Col. Gadhafi's death marked the end of a violent political drama that has absorbed expatriate Libyans around the world for months, ever since the Arab Spring uprising in the Middle East reached Libya and touched off a civil war that led to Col. Gadhafi's ouster two months ago.

But the mystery surrounding his whereabouts fostered uncertainty about Libya's future and made it all but impossible for the National Transitional Council to establish an interim government.

Ahmed Mansour was jarred awake when an ecstatic friend phoned Thursday to share the news of Col. Gadhafi's death. When he filled his wife in on the latest developments, she promptly rushed off to enjoy the moment with friends living down the street.

Sufyan Maghur also made a detour to celebrate with his mother before heading into work.

Mr. Maghur, the council's official representative to Canada, said the news still felt surreal to a generation who grew up in the shadow cast by an oppressive regime.

"It's something I lived with for the whole of my life. I was born one year before he took power," Mr. Maghur said.

"We knew he was going to go, but to have him gone, with all his advisers, it's just unbelievable."

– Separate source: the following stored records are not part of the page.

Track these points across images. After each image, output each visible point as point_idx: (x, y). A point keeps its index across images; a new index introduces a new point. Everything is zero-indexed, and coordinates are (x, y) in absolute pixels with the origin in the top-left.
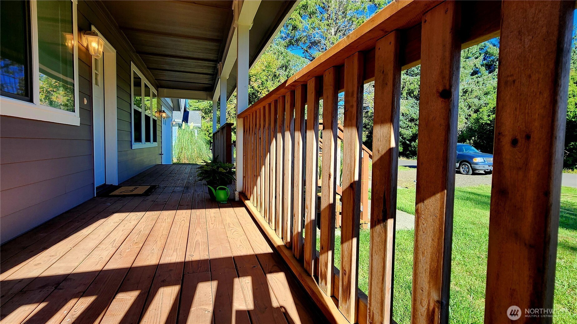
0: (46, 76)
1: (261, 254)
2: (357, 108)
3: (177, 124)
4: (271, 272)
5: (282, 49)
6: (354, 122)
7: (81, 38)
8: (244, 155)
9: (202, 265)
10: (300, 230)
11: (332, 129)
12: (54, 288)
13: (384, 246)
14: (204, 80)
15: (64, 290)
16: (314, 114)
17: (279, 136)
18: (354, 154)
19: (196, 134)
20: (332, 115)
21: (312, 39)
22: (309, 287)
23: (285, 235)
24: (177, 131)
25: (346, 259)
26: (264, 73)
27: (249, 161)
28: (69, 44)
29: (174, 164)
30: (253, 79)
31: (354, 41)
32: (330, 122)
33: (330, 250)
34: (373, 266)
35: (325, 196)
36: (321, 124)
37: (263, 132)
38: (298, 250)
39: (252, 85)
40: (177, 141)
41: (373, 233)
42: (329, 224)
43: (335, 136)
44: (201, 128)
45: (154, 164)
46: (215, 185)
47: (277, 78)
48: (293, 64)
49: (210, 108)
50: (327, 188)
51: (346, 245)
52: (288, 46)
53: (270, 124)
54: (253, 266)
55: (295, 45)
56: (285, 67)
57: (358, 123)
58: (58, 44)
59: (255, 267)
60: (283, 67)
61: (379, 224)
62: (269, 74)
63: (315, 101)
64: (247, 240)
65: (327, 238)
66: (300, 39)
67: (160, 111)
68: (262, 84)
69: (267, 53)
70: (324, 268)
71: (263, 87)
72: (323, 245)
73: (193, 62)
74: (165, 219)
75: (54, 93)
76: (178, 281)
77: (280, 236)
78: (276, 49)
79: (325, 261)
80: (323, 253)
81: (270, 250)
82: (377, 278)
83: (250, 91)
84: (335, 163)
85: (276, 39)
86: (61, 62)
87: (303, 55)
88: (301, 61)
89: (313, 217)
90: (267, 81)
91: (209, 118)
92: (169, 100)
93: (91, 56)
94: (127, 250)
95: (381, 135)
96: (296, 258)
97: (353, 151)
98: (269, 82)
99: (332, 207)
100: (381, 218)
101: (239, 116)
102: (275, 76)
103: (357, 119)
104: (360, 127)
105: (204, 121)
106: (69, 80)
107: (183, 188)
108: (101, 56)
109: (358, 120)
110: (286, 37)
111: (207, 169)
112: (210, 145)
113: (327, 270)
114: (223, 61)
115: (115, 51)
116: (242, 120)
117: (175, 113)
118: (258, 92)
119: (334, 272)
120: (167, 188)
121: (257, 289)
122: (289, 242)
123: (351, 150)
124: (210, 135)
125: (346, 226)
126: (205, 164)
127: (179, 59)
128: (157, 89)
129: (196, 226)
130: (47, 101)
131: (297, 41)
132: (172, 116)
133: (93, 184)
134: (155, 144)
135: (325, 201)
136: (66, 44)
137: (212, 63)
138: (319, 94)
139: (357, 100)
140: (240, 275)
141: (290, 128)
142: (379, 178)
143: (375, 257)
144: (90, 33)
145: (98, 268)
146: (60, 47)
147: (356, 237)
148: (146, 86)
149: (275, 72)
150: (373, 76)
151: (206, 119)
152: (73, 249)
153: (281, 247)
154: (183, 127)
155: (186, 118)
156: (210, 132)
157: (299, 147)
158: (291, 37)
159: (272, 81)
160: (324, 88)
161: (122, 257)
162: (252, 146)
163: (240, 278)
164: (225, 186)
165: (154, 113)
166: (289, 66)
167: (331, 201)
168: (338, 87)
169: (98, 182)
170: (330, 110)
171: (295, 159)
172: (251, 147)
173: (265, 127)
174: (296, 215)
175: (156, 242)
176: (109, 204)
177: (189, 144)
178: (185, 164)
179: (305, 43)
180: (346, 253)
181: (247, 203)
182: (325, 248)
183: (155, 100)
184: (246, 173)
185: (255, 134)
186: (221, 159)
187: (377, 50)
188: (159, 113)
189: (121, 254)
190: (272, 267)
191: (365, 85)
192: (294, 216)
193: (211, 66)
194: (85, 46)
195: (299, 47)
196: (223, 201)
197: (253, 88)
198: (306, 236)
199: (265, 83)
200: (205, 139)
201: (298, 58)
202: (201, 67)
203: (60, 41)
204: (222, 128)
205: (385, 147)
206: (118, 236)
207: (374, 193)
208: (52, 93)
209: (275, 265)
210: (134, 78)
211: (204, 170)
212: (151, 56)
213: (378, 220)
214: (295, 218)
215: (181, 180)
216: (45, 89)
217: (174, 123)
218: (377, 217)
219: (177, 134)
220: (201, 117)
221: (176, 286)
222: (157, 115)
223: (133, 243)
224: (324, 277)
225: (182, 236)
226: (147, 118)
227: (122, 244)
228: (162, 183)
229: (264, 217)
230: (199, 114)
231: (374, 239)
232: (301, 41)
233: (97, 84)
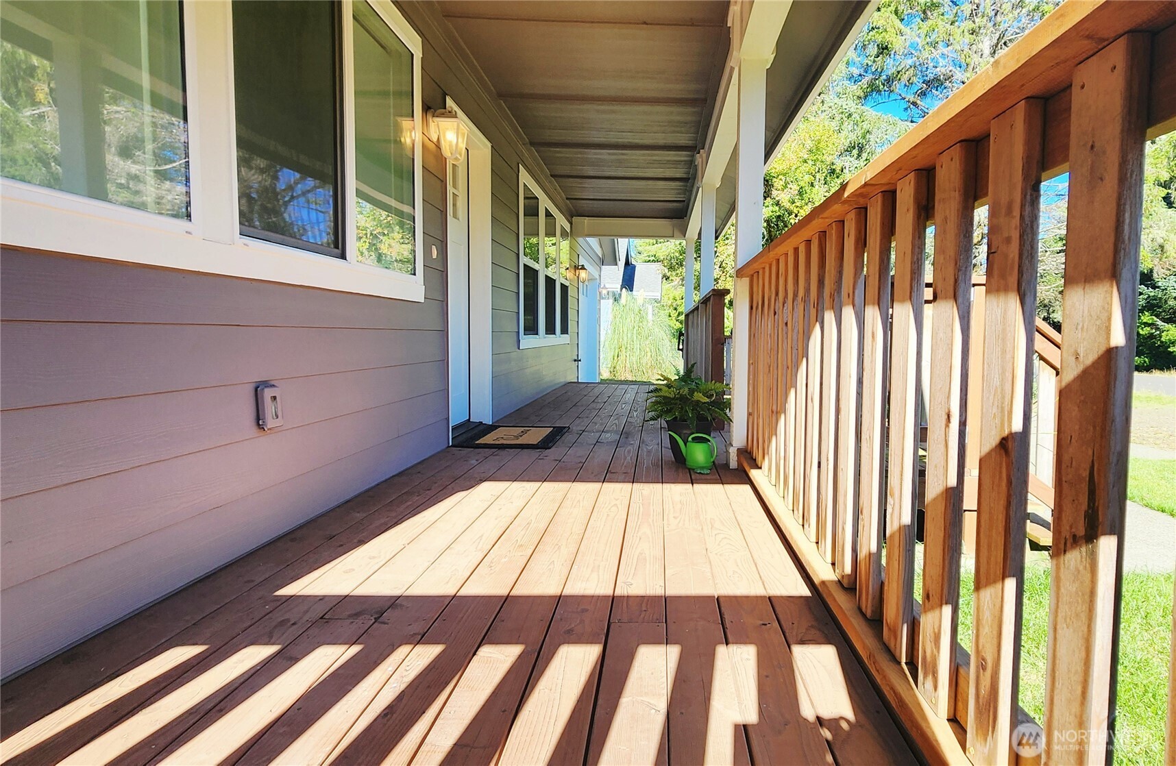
0: (371, 206)
1: (782, 597)
2: (1020, 245)
3: (611, 294)
4: (802, 642)
5: (851, 105)
6: (1013, 280)
7: (427, 125)
8: (751, 362)
9: (648, 607)
10: (874, 548)
11: (955, 298)
12: (374, 620)
13: (1087, 605)
14: (668, 192)
15: (390, 625)
16: (913, 263)
17: (829, 317)
18: (1011, 364)
19: (650, 317)
20: (956, 264)
21: (928, 72)
22: (893, 689)
23: (840, 558)
24: (610, 310)
25: (986, 630)
26: (806, 167)
27: (761, 378)
28: (407, 139)
29: (603, 382)
30: (778, 183)
31: (1012, 73)
32: (952, 281)
33: (946, 604)
34: (1058, 654)
35: (936, 467)
36: (928, 285)
37: (793, 309)
38: (870, 597)
39: (777, 199)
40: (609, 331)
41: (1058, 568)
42: (944, 536)
43: (964, 317)
44: (660, 302)
45: (562, 380)
46: (685, 432)
47: (838, 177)
48: (878, 140)
49: (681, 255)
50: (942, 446)
51: (987, 594)
52: (866, 97)
53: (808, 290)
54: (762, 622)
55: (885, 91)
56: (857, 148)
57: (1024, 284)
58: (389, 141)
59: (765, 625)
60: (854, 148)
61: (1077, 545)
62: (817, 169)
63: (914, 230)
64: (752, 562)
65: (941, 573)
66: (897, 76)
67: (577, 268)
68: (800, 193)
69: (812, 119)
70: (932, 648)
71: (803, 201)
72: (928, 591)
73: (644, 155)
74: (579, 501)
75: (384, 239)
76: (599, 635)
77: (829, 559)
78: (836, 106)
79: (934, 628)
80: (929, 610)
81: (805, 591)
82: (1068, 688)
83: (772, 212)
84: (964, 384)
85: (836, 83)
86: (393, 175)
87: (905, 115)
88: (898, 129)
89: (907, 518)
90: (812, 185)
91: (678, 279)
92: (593, 242)
93: (446, 159)
94: (504, 560)
95: (1083, 312)
96: (864, 615)
97: (1008, 356)
98: (817, 187)
99: (954, 496)
100: (1081, 531)
101: (740, 273)
102: (833, 171)
103: (1020, 272)
104: (1029, 294)
105: (666, 285)
106: (406, 209)
107: (618, 434)
108: (463, 158)
109: (1022, 275)
110: (860, 75)
111: (667, 394)
112: (679, 339)
113: (938, 652)
114: (707, 146)
115: (489, 145)
116: (746, 281)
117: (606, 269)
118: (790, 214)
119: (958, 660)
120: (587, 433)
121: (767, 676)
122: (849, 575)
123: (1004, 352)
124: (680, 318)
125: (989, 546)
126: (665, 382)
127: (615, 151)
128: (569, 218)
129: (640, 520)
130: (373, 254)
131: (889, 81)
132: (600, 276)
133: (448, 419)
134: (565, 339)
135: (935, 480)
136: (403, 140)
137: (684, 153)
138: (925, 211)
139: (1021, 225)
140: (730, 638)
141: (853, 299)
142: (1077, 427)
143: (1065, 633)
144: (443, 114)
145: (448, 590)
146: (392, 145)
147: (1013, 576)
148: (548, 214)
149: (833, 164)
150: (1066, 159)
151: (672, 280)
152: (407, 547)
153: (827, 583)
154: (623, 301)
155: (628, 282)
156: (681, 311)
157: (874, 344)
158: (873, 73)
159: (825, 183)
160: (937, 198)
161: (492, 572)
162: (768, 343)
163: (729, 645)
164: (706, 434)
165: (563, 271)
166: (867, 146)
167: (952, 481)
168: (973, 191)
169: (457, 416)
170: (951, 251)
171: (864, 373)
172: (765, 346)
173: (797, 296)
174: (864, 512)
175: (559, 548)
176: (474, 462)
177: (635, 338)
178: (626, 382)
179: (910, 83)
180: (987, 616)
181: (754, 474)
182: (935, 599)
183: (565, 245)
184: (753, 405)
185: (775, 313)
186: (700, 371)
187: (1075, 90)
188: (573, 271)
189: (491, 567)
190: (807, 629)
191: (1044, 185)
192: (861, 512)
193: (682, 161)
194: (435, 140)
195: (893, 96)
196: (702, 468)
197: (778, 204)
198: (888, 563)
199: (808, 191)
200: (670, 326)
201: (891, 122)
202: (661, 163)
203: (392, 135)
204: (705, 301)
205: (1096, 345)
206: (489, 528)
207: (1064, 466)
208: (381, 237)
209: (812, 626)
210: (525, 198)
211: (660, 396)
212: (558, 149)
213: (1074, 536)
214: (864, 517)
215: (615, 418)
216: (368, 230)
217: (604, 292)
218: (1071, 527)
219: (611, 317)
220: (661, 276)
221: (593, 645)
222: (570, 275)
223: (514, 545)
224: (931, 670)
225: (610, 539)
226: (550, 282)
227: (493, 546)
228: (578, 421)
229: (793, 510)
230: (658, 269)
231: (1061, 585)
232: (900, 79)
233: (455, 216)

Libyans began organizing communal celebrations of Col. Gadhafi's downfall. Revellers are expected to gather on Parliament Hill in Ottawa and Toronto's Dundas Square, with mosques holding more intimate celebrations of their own, Mr. Mansour said.

The parties reflect the realization among Libyans in Canada that a new era is finally at hand, Ms. Basir said. With Col. Gadhafi at large, the possibility of a return to power remained a live one, making it impossible to have faith in the promise of lasting change.

His death, she said, signals a new beginning for an oil-rich country that is still ranked among the poorest in the world.

Not all Libyans were feeling such unalloyed joy Thursday.

Ibrahim Momen, who helped organize solidarity rallies in Toronto as the Libyan civil war began, said he's disappointed that the former dictator won't be brought to justice before the people he tyrannized.

"If he was alive, justice would be delivered," Mr. Momen said.

He would be on trial, and he has to answer all that he has done for the last 42 years against the Libyan people and in the other world countries. I don't think he's a Libyan criminal, he's a global criminal."

Most, however, are simply glad he's gone.

"When I see Gadhafi, all I think about is the hundreds of thousands who have been affected by him — the 30,000 people that have been killed, the women who have been raped, and the orphans that have been created because of his brutality," Ms. Basir said.

"As sad as death is, I think this is good for the world."